» **PROBLEM DETAILS**
Reproduce the data below with every "Chiudi" switched to "Close" and all other text left unchanged.

Data pulled from a collection:
◆ ◆ ◆ ◆
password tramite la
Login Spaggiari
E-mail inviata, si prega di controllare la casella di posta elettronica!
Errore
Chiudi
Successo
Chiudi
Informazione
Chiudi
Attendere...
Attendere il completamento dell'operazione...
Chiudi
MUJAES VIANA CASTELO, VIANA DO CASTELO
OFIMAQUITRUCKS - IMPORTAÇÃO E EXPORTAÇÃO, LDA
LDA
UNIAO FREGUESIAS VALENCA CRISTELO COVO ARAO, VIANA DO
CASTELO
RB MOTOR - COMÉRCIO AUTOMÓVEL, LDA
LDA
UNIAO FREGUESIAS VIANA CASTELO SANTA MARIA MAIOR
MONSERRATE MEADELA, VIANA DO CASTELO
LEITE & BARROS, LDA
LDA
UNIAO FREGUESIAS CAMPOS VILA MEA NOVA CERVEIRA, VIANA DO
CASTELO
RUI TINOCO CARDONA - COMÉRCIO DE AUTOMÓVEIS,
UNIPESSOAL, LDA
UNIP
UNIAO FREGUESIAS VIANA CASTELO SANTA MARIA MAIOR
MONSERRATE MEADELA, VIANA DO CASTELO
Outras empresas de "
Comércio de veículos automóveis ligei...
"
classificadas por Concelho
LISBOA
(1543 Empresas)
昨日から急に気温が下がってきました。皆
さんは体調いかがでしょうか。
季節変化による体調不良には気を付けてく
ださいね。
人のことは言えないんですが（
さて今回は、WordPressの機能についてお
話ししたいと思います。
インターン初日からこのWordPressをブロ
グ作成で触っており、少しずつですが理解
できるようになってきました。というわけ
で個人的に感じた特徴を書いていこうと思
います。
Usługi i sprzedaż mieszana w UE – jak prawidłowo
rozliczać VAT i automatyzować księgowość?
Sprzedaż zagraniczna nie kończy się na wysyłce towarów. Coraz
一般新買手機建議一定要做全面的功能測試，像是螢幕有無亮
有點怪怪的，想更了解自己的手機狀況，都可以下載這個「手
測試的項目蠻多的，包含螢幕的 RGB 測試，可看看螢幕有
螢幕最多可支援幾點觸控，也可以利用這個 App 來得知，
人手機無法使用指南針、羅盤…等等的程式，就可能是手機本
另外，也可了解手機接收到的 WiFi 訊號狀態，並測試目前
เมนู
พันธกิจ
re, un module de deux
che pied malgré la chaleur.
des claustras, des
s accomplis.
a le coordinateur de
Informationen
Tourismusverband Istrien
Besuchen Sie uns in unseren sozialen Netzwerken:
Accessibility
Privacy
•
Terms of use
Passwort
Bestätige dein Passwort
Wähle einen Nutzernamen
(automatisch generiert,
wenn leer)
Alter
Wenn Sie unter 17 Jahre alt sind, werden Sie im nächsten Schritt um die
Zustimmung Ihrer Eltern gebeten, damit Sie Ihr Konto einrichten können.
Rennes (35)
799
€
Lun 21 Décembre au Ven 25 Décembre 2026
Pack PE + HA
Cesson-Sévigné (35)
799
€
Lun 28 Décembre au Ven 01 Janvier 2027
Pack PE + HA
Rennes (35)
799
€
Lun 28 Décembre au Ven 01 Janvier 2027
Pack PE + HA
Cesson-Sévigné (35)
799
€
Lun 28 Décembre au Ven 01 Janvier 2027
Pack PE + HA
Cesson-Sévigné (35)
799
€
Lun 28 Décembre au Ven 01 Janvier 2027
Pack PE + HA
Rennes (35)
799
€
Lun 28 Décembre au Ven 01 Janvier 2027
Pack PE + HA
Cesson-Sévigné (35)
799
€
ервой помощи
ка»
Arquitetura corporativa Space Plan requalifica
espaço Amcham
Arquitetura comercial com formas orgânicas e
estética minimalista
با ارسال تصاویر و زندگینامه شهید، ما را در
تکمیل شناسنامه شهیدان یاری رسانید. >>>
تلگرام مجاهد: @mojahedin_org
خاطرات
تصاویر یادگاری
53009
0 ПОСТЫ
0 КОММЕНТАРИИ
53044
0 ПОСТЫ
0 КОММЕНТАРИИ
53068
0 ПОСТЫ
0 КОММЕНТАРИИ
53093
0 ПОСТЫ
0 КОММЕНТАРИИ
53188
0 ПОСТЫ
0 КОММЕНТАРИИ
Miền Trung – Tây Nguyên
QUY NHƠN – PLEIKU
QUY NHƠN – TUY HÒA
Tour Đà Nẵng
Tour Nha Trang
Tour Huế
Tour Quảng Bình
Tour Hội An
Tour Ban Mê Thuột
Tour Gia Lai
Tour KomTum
◆ ◆ ◆ ◆
» **ANSWER AREA**
password tramite la
Login Spaggiari
E-mail inviata, si prega di controllare la casella di posta elettronica!
Errore
Close
Successo
Close
Informazione
Close
Attendere...
Attendere il completamento dell'operazione...
Close
MUJAES VIANA CASTELO, VIANA DO CASTELO
OFIMAQUITRUCKS - IMPORTAÇÃO E EXPORTAÇÃO, LDA
LDA
UNIAO FREGUESIAS VALENCA CRISTELO COVO ARAO, VIANA DO
CASTELO
RB MOTOR - COMÉRCIO AUTOMÓVEL, LDA
LDA
UNIAO FREGUESIAS VIANA CASTELO SANTA MARIA MAIOR
MONSERRATE MEADELA, VIANA DO CASTELO
LEITE & BARROS, LDA
LDA
UNIAO FREGUESIAS CAMPOS VILA MEA NOVA CERVEIRA, VIANA DO
CASTELO
RUI TINOCO CARDONA - COMÉRCIO DE AUTOMÓVEIS,
UNIPESSOAL, LDA
UNIP
UNIAO FREGUESIAS VIANA CASTELO SANTA MARIA MAIOR
MONSERRATE MEADELA, VIANA DO CASTELO
Outras empresas de "
Comércio de veículos automóveis ligei...
"
classificadas por Concelho
LISBOA
(1543 Empresas)
昨日から急に気温が下がってきました。皆
さんは体調いかがでしょうか。
季節変化による体調不良には気を付けてく
ださいね。
人のことは言えないんですが（
さて今回は、WordPressの機能についてお
話ししたいと思います。
インターン初日からこのWordPressをブロ
グ作成で触っており、少しずつですが理解
できるようになってきました。というわけ
で個人的に感じた特徴を書いていこうと思
います。
Usługi i sprzedaż mieszana w UE – jak prawidłowo
rozliczać VAT i automatyzować księgowość?
Sprzedaż zagraniczna nie kończy się na wysyłce towarów. Coraz
一般新買手機建議一定要做全面的功能測試，像是螢幕有無亮
有點怪怪的，想更了解自己的手機狀況，都可以下載這個「手
測試的項目蠻多的，包含螢幕的 RGB 測試，可看看螢幕有
螢幕最多可支援幾點觸控，也可以利用這個 App 來得知，
人手機無法使用指南針、羅盤…等等的程式，就可能是手機本
另外，也可了解手機接收到的 WiFi 訊號狀態，並測試目前
เมนู
พันธกิจ
re, un module de deux
che pied malgré la chaleur.
des claustras, des
s accomplis.
a le coordinateur de
Informationen
Tourismusverband Istrien
Besuchen Sie uns in unseren sozialen Netzwerken:
Accessibility
Privacy
•
Terms of use
Passwort
Bestätige dein Passwort
Wähle einen Nutzernamen
(automatisch generiert,
wenn leer)
Alter
Wenn Sie unter 17 Jahre alt sind, werden Sie im nächsten Schritt um die
Zustimmung Ihrer Eltern gebeten, damit Sie Ihr Konto einrichten können.
Rennes (35)
799
€
Lun 21 Décembre au Ven 25 Décembre 2026
Pack PE + HA
Cesson-Sévigné (35)
799
€
Lun 28 Décembre au Ven 01 Janvier 2027
Pack PE + HA
Rennes (35)
799
€
Lun 28 Décembre au Ven 01 Janvier 2027
Pack PE + HA
Cesson-Sévigné (35)
799
€
Lun 28 Décembre au Ven 01 Janvier 2027
Pack PE + HA
Cesson-Sévigné (35)
799
€
Lun 28 Décembre au Ven 01 Janvier 2027
Pack PE + HA
Rennes (35)
799
€
Lun 28 Décembre au Ven 01 Janvier 2027
Pack PE + HA
Cesson-Sévigné (35)
799
€
ервой помощи
ка»
Arquitetura corporativa Space Plan requalifica
espaço Amcham
Arquitetura comercial com formas orgânicas e
estética minimalista
با ارسال تصاویر و زندگینامه شهید، ما را در
تکمیل شناسنامه شهیدان یاری رسانید. >>>
تلگرام مجاهد: @mojahedin_org
خاطرات
تصاویر یادگاری
53009
0 ПОСТЫ
0 КОММЕНТАРИИ
53044
0 ПОСТЫ
0 КОММЕНТАРИИ
53068
0 ПОСТЫ
0 КОММЕНТАРИИ
53093
0 ПОСТЫ
0 КОММЕНТАРИИ
53188
0 ПОСТЫ
0 КОММЕНТАРИИ
Miền Trung – Tây Nguyên
QUY NHƠN – PLEIKU
QUY NHƠN – TUY HÒA
Tour Đà Nẵng
Tour Nha Trang
Tour Huế
Tour Quảng Bình
Tour Hội An
Tour Ban Mê Thuột
Tour Gia Lai
Tour KomTum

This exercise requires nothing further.